Oil prices have dropped by around 75 percent since mid-2014, leading the International Energy Agency (IEA) to predict a second successive year of falling hydrocarbon investment, marking the most sustained decline since the 1980s.
In the last boom-bust cycle of 2008-2009, a crash squeezed all energy capital expenditure as power generators turned to cheap fossil fuel, which rebounded swiftly.
The differences this time include the depth of uncertainty over any oil price recovery following the U.S. shale revolution and a rift in the OPEC oil producers' club that makes agreement on output cuts to remove oversupply tougher than usual.
Last December's Paris Agreement on climate change, meanwhile, is the first truly global deal, bringing in China and the United States.
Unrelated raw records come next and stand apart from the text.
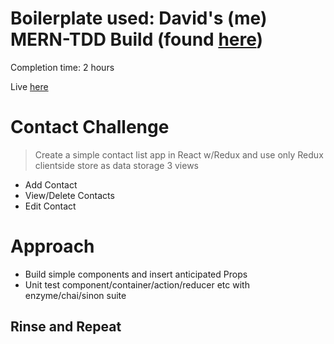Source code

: # Boilerplate used: David's (me) MERN-TDD Build (found [here](https://github.com/w3stside/MERN-Redux-TDD-Build))

Completion time: 2 hours

Live [here](https://contact-list-code-challenge.herokuapp.com)

# Contact Challenge
> Create a simple contact list app in React w/Redux and use only Redux clientside store as data storage
> 3 views
* Add Contact
* View/Delete Contacts
* Edit Contact

# Approach
* Build simple components and insert anticipated Props
* Unit test component/container/action/reducer etc with enzyme/chai/sinon suite
## Rinse and Repeat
The accord is vague and has yet to be ratified but its very existence emboldens investors to move away from hydrocarbon fuel.
"Fossil fuel technologies no matter how efficient will face greater and significant challenges," Hendrik Bourgeois, vice president European affairs at General Electric, said in Brussels on Monday.
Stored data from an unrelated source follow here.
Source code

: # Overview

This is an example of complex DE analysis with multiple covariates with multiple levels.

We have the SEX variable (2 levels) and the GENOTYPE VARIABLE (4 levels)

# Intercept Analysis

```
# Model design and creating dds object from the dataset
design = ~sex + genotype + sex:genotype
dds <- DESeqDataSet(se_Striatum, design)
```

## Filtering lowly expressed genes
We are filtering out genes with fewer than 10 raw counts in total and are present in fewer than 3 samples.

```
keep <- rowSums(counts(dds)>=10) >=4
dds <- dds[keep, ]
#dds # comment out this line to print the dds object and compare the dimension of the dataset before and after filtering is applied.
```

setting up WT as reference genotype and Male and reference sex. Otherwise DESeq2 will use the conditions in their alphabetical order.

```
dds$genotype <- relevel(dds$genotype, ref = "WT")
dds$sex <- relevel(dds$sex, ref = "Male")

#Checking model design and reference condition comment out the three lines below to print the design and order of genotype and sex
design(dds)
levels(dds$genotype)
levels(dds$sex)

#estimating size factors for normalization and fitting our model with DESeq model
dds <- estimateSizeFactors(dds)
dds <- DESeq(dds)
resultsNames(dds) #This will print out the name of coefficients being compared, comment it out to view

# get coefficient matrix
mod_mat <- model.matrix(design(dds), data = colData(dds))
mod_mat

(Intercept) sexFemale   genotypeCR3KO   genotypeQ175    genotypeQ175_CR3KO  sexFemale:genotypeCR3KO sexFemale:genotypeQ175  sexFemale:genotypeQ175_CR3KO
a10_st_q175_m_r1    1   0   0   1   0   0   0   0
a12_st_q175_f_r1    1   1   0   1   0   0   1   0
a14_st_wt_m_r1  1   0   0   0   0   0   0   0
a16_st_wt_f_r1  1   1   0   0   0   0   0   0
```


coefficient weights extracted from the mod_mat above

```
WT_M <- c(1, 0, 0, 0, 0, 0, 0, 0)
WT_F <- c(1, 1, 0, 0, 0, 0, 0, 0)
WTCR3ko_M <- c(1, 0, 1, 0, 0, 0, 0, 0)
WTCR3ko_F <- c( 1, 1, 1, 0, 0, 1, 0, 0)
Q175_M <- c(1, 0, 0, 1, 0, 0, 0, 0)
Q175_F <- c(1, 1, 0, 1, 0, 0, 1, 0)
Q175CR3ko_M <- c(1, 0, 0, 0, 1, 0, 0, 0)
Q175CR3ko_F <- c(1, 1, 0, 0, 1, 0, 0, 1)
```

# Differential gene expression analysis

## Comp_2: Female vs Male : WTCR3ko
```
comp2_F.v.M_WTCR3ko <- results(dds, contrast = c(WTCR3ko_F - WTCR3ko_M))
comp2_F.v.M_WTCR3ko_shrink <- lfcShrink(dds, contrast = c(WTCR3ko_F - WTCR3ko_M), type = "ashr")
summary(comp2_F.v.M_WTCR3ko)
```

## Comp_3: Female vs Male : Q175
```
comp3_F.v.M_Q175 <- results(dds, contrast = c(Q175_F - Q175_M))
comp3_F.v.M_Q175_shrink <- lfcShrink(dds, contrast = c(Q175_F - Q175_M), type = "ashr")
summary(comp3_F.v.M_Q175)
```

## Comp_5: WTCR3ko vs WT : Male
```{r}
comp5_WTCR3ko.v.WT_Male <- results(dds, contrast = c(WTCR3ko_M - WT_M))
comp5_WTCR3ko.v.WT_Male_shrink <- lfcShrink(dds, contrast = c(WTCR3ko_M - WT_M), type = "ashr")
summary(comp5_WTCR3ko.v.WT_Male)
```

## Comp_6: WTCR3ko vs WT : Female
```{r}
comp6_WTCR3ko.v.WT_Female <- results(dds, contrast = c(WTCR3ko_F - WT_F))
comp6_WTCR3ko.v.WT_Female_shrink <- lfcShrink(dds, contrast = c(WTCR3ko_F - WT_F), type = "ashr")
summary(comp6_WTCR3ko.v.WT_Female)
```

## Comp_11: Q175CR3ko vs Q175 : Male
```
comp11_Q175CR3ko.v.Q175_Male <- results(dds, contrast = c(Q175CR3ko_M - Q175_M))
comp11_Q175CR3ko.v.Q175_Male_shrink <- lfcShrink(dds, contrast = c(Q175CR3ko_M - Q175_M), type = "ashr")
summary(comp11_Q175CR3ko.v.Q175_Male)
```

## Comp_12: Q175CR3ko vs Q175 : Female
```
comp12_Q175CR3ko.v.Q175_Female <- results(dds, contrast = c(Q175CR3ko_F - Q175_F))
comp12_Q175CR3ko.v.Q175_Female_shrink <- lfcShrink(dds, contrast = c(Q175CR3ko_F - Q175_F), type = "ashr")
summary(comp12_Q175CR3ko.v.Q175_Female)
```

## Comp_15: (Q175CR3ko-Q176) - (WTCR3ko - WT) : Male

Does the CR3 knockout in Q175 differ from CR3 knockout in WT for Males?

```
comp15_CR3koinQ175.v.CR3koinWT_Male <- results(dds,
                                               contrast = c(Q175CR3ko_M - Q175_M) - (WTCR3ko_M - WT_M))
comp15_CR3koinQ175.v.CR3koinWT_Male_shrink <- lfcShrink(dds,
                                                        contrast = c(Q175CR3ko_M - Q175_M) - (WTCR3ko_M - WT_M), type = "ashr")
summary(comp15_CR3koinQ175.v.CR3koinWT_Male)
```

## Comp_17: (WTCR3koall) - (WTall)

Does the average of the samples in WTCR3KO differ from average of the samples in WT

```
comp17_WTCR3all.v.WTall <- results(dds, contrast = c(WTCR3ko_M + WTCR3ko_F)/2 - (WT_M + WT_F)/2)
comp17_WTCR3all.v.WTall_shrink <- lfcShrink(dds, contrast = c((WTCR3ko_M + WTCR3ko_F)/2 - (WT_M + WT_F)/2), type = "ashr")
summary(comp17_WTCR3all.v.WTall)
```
David King, Britain's special representative for climate change, said the flurry of renewable deals on the sidelines of the Paris conference, could have created "a self-accelerating process".
"We are talking about the world's biggest (new) market, it puts laptops into the shade. This (renewable energy) market is going to be by 2020 between $2ans $3 trillion a year," he said.
Pension funds, looking to the very long term, say the smart money is shifting from oil and gas.
Representing the public sector, the largest multilateral lender the European Investment Bank, whose loans seek to underpin European Union policy, in January announced it lent record amounts for climate-related projects in 2015 and predicted the trend would continue.
Competition with Gas
The gas lobby is pushing for natural gas, which is half as polluting as coal, to have a central role in a transition to the low-carbon economy the Paris Agreement promotes, but analysts say renewables can compete.
Improved technology means onshore wind is often the cheapest energy, with costs as low as 4 U.S. cents per kilowatt hour (kWh), although offshore is still expensive at 10-22 cents kWh, the International Renewable Energy Agency (IRENA) said.
Natural gas generation can be below 4 cents in nations such as Russia, where gas is very cheap. Elsewhere, it costs up to 8 cents to generate power from pipeline gas and up to 14 cents from liquefied natural gas (LNGLF).
While oil and gas expenditure fell 20 percent last year, renewable investment rose, even as upfront capital costs - the only significant expenditure given wind and solar is free - keep falling.
New renewable energy investment in 2015 rose to $280 billion, up from $270 billion in 2014, IRENA said, adding the growth would continue.
Some energy majors, groaning under increased exploration costs for ageing fields as well as crashing oil prices, also grasp the logic of diversifying.
Total has pledged to invest $500 million per year in new forms of energy and has set up a $150 million venture fund to invest in renewable start-ups.
Renewables make up only 3 percent of Total's portfolio - a share expected to reach 10 percent by 2030.